④ Metabolism: hypoglycemia, hypocalcemia, hypomagnesemia, acidosis.
③ Others: necrotizing enteritis, embolism of blood vessels such as brain, coronary artery, kidney and greater omentum, priapism, etc.
[Laboratory Inspection]
① Determination of red blood cell count, hemoglobin and hematocrit.
② When blood transfusion is suspected between mother and fetus, IgM and IgA in children can be measured, and their levels are higher than those in normal newborns. Fetal hemoglobin HbF can also be measured, because after being diluted by the mother's hemoglobin, its HbF content can be lower than that of normal infants.

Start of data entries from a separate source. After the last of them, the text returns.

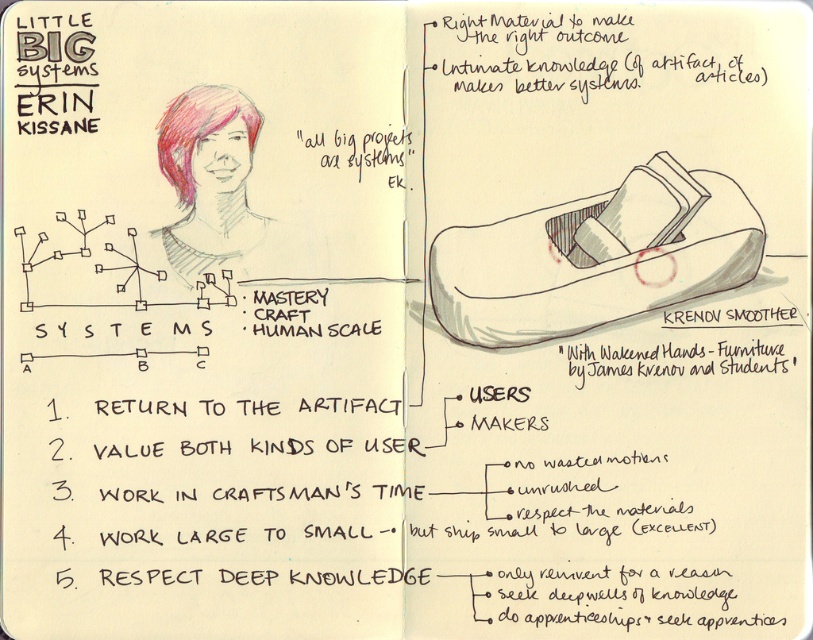
Can you confirm if matte gray wood shoe at upper right is shorter than matte black artifact at upper right?

Incorrect, matte gray wood shoe at upper right's height does not fall short of matte black artifact at upper right's.

The width and height of the screenshot is (813, 640). Identify the location of matte gray wood shoe at upper right. (594, 257).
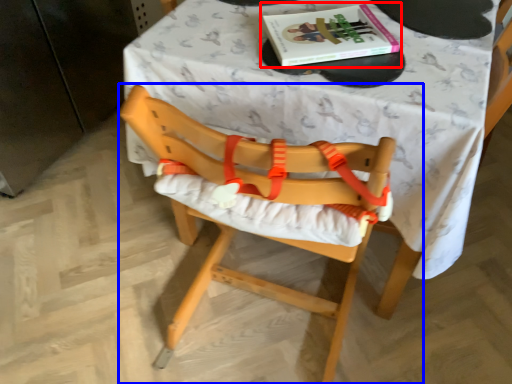
Question: Which object appears farthest to the camera in this image, book (highlighted by a red box) or chair (highlighted by a blue box)?

Choices:
 (A) book
 (B) chair

Answer: (A)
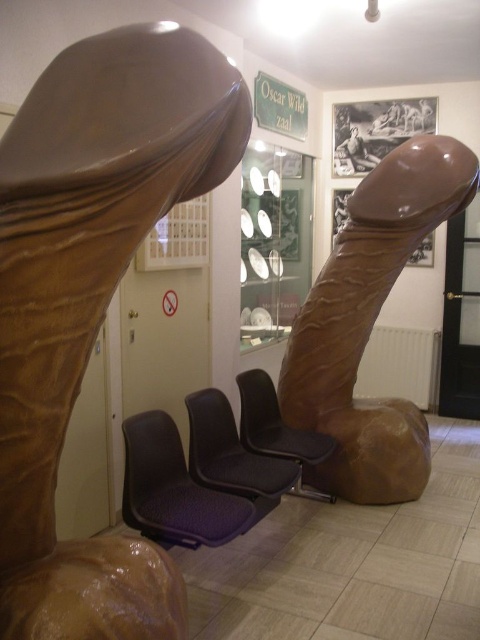
Question: Which point appears farthest from the camera in this image?

Choices:
 (A) (204, 483)
 (B) (252, 372)
 (C) (385, 193)

Answer: (B)

Question: Does brown rubber sculpture at left come in front of brown glossy sculpture at center?

Choices:
 (A) no
 (B) yes

Answer: (B)

Question: Which point is farther from the camera taking this photo?

Choices:
 (A) (295, 465)
 (B) (85, 307)
 (C) (436, 182)

Answer: (C)

Question: Among these points, which one is farthest from the camera?

Choices:
 (A) (180, 104)
 (B) (165, 515)
 (C) (207, 432)

Answer: (C)

Question: Does purple fabric daybed at center have a larger size compared to black fabric armchair at center?

Choices:
 (A) yes
 (B) no

Answer: (A)

Question: Is purple fabric armchair at center above matte black armchair at center?

Choices:
 (A) yes
 (B) no

Answer: (B)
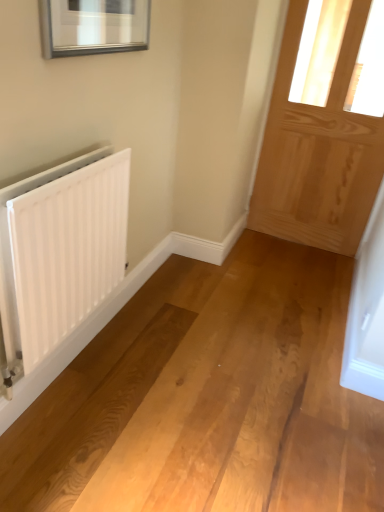
Where is `free space in front of natural wood door at right`? The height and width of the screenshot is (512, 384). free space in front of natural wood door at right is located at coordinates point(302,269).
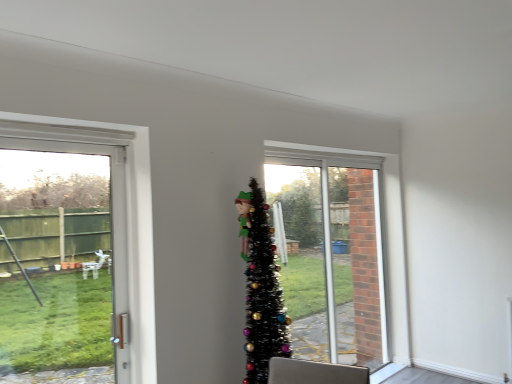
Question: Does white plastic door at left have a lesser height compared to black tinsel christmas tree at center?

Choices:
 (A) yes
 (B) no

Answer: (B)

Question: From a real-world perspective, is white plastic door at left positioned over black tinsel christmas tree at center based on gravity?

Choices:
 (A) yes
 (B) no

Answer: (A)

Question: From a real-world perspective, does white plastic door at left sit lower than black tinsel christmas tree at center?

Choices:
 (A) yes
 (B) no

Answer: (B)

Question: From the image's perspective, is white plastic door at left below black tinsel christmas tree at center?

Choices:
 (A) yes
 (B) no

Answer: (B)

Question: Does white plastic door at left come behind black tinsel christmas tree at center?

Choices:
 (A) yes
 (B) no

Answer: (B)

Question: Is clear glass window at center situated inside black tinsel christmas tree at center or outside?

Choices:
 (A) inside
 (B) outside

Answer: (B)

Question: Relative to black tinsel christmas tree at center, is clear glass window at center in front or behind?

Choices:
 (A) front
 (B) behind

Answer: (B)

Question: From the image's perspective, is clear glass window at center located above or below black tinsel christmas tree at center?

Choices:
 (A) below
 (B) above

Answer: (A)

Question: From a real-world perspective, relative to black tinsel christmas tree at center, is clear glass window at center vertically above or below?

Choices:
 (A) below
 (B) above

Answer: (A)

Question: Does point (76, 307) appear closer or farther from the camera than point (345, 306)?

Choices:
 (A) farther
 (B) closer

Answer: (B)

Question: From a real-world perspective, relative to clear glass window at center, is white plastic door at left vertically above or below?

Choices:
 (A) below
 (B) above

Answer: (B)

Question: Is white plastic door at left situated inside clear glass window at center or outside?

Choices:
 (A) outside
 (B) inside

Answer: (A)

Question: Is white plastic door at left bigger or smaller than clear glass window at center?

Choices:
 (A) big
 (B) small

Answer: (B)

Question: Looking at their shapes, would you say clear glass window at center is wider or thinner than white plastic door at left?

Choices:
 (A) thin
 (B) wide

Answer: (A)

Question: Is clear glass window at center to the left or to the right of white plastic door at left in the image?

Choices:
 (A) right
 (B) left

Answer: (A)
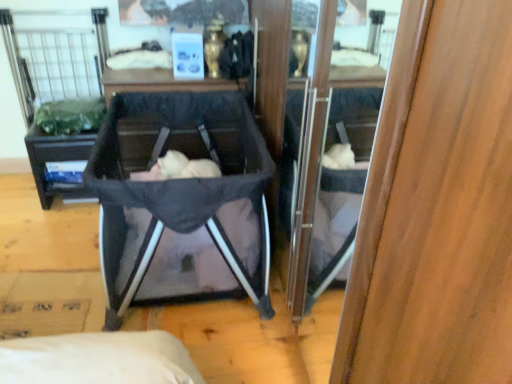
Question: Considering the relative sizes of soft pink fabric at center and black matte vanity at center in the image provided, is soft pink fabric at center bigger than black matte vanity at center?

Choices:
 (A) no
 (B) yes

Answer: (B)

Question: Would you say soft pink fabric at center contains black matte vanity at center?

Choices:
 (A) no
 (B) yes

Answer: (A)

Question: Does soft pink fabric at center come in front of black matte vanity at center?

Choices:
 (A) no
 (B) yes

Answer: (B)

Question: Can you confirm if soft pink fabric at center is positioned to the right of black matte vanity at center?

Choices:
 (A) no
 (B) yes

Answer: (B)

Question: Considering the relative sizes of soft pink fabric at center and black matte vanity at center in the image provided, is soft pink fabric at center wider than black matte vanity at center?

Choices:
 (A) yes
 (B) no

Answer: (A)

Question: Is soft pink fabric at center bigger or smaller than dark gray fabric baby carriage at center?

Choices:
 (A) big
 (B) small

Answer: (B)

Question: Choose the correct answer: Is soft pink fabric at center inside dark gray fabric baby carriage at center or outside it?

Choices:
 (A) outside
 (B) inside

Answer: (B)

Question: Relative to dark gray fabric baby carriage at center, is soft pink fabric at center in front or behind?

Choices:
 (A) front
 (B) behind

Answer: (B)

Question: From a real-world perspective, relative to dark gray fabric baby carriage at center, is soft pink fabric at center vertically above or below?

Choices:
 (A) below
 (B) above

Answer: (A)

Question: Does point (223, 210) appear closer or farther from the camera than point (489, 319)?

Choices:
 (A) farther
 (B) closer

Answer: (A)

Question: From the image's perspective, relative to wooden cabinet at center, is soft pink fabric at center above or below?

Choices:
 (A) above
 (B) below

Answer: (B)

Question: Considering the positions of soft pink fabric at center and wooden cabinet at center in the image, is soft pink fabric at center wider or thinner than wooden cabinet at center?

Choices:
 (A) thin
 (B) wide

Answer: (B)

Question: Is soft pink fabric at center inside the boundaries of wooden cabinet at center, or outside?

Choices:
 (A) inside
 (B) outside

Answer: (B)

Question: Does point (476, 105) appear closer or farther from the camera than point (244, 215)?

Choices:
 (A) closer
 (B) farther

Answer: (A)

Question: Looking at the image, does wooden cabinet at center seem bigger or smaller compared to soft pink fabric at center?

Choices:
 (A) small
 (B) big

Answer: (B)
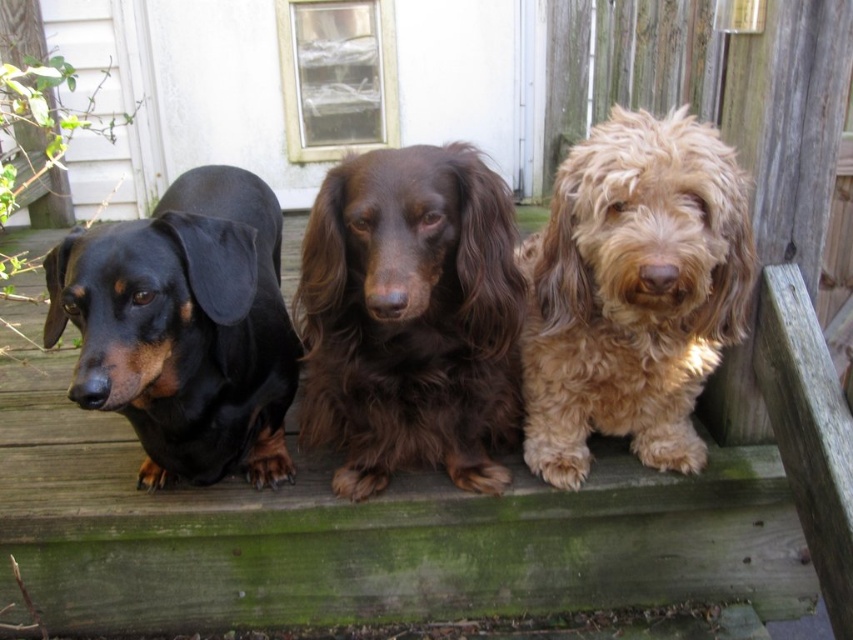
You are a dog owner who wants to buy a new collar for your dogs. The black shiny coat at left is 20 inches tall, and the fuzzy golden dog at center is 15 inches tall. Which dog requires a smaller collar?

The fuzzy golden dog at center requires a smaller collar since it is 15 inches tall, which is smaller than the black shiny coat at left that is 20 inches tall.

You are standing on the wooden deck with three dogs. You want to place a treat exactly at the point marked by coordinates point (410, 317). Which dog should you target to ensure the treat lands near them?

The point (410, 317) corresponds to the brown shaggy dog at center, so you should target that dog to ensure the treat lands near them.

In the scene shown: You are standing on the wooden deck and want to pet the brown shaggy dog at center and the black shiny coat at left. Which dog should you approach first if you want to reach the one that is higher up?

The brown shaggy dog at center is located above the black shiny coat at left, so you should approach the brown shaggy dog at center first since it is higher up.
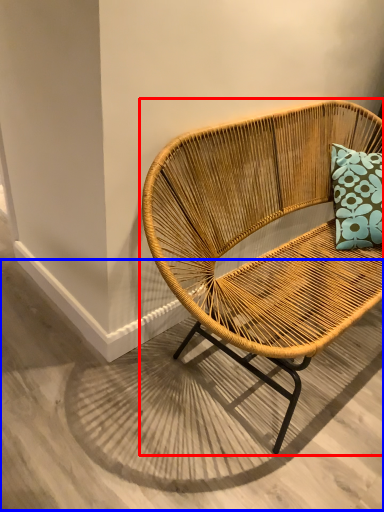
Question: Among these objects, which one is farthest to the camera, chair (highlighted by a red box) or concrete (highlighted by a blue box)?

Choices:
 (A) chair
 (B) concrete

Answer: (B)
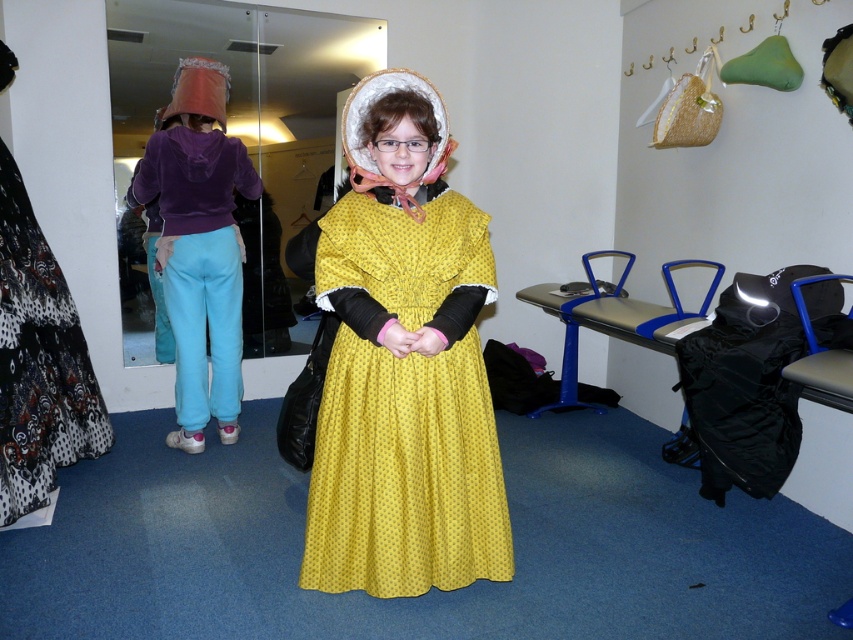
Does purple velvet hoodie at left have a lesser width compared to black and white patterned skirt at left?

No.

Which is behind, point (207, 257) or point (57, 372)?

The point (207, 257) is behind.

Which is in front, point (200, 227) or point (67, 424)?

Point (67, 424) is in front.

At what (x,y) coordinates should I click in order to perform the action: click on purple velvet hoodie at left. Please return your answer as a coordinate pair (x, y). Looking at the image, I should click on (199, 244).

Is yellow dotted fabric dress at center bigger than purple velvet hoodie at left?

No.

This screenshot has width=853, height=640. Describe the element at coordinates (404, 474) in the screenshot. I see `yellow dotted fabric dress at center` at that location.

The width and height of the screenshot is (853, 640). I want to click on yellow dotted fabric dress at center, so click(x=404, y=474).

Measure the distance between yellow dotted fabric dress at center and camera.

yellow dotted fabric dress at center is 6.00 feet from camera.

Is yellow dotted fabric dress at center positioned before black and white patterned skirt at left?

That is True.

Locate an element on the screen. Image resolution: width=853 pixels, height=640 pixels. yellow dotted fabric dress at center is located at coordinates (404, 474).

③ Measuring blood viscosity can not only help diagnosis, but also judge the degree of the disease, prognosis and treatment effect.
④ Blood sugar and blood calcium measurements were lower than normal, and serum indirect bilirubin increased.
③ When there is a tendency to bleed, platelet count and coagulation factors should be measured.
③ Erythropoietin, etc. can be measured under conditions.
X-ray examination: Chest X-ray examination shows that in some cases, heart enlargement, increased pulmonary vessel markings, hyperinflation, hilar infiltration, etc. can be seen.
[Diagnosis]
Newborns are born with too ruddy or deep red complexion; giant babies, small for gestational age babies or twins, one face pale and the other is deep red; there are intrauterine distress; newborns who are short of breath and blue after birth, and cannot be explained by cardiopulmonary diseases should be examined. If Hb> 220 g/L and hematocrit> 0.65, the diagnosis can be established.
[Treatment]
Asymptomatic people do not need treatment. Patients with dyspnea, heart failure and neurological symptoms should be treated as soon as possible. Reduce the hematocrit below 0.60 to reduce the blood viscosity to a safe range. Common methods:
① Partial exchange blood transfusion, that is, plasma is transferred to children to replace or exchange an equal amount of high-viscosity blood containing too many red blood cells. Alternatively, albumin is diluted with physiological saline to a concentration of 4% and infused through the umbilical artery or umbilical vein. Input volume = blood volume x current measured hematocrit-expected hematocrit ÷ current measured hematocrit expected hematocrit should be 0.60, and blood volume can be calculated as 90 ml per kilogram of body weight.
② For patients with cardiac failure, digitalis drugs should be given. For people with increased blood volume, 10% venous bleeding can be used. This method can only reduce the load on the heart and cannot reduce blood viscosity. Do not use it if you have normal blood volume.
③ Appropriate treatment should be given when hypoglycemia, hypocalcemia, hyperbilirubinemia or acidosis.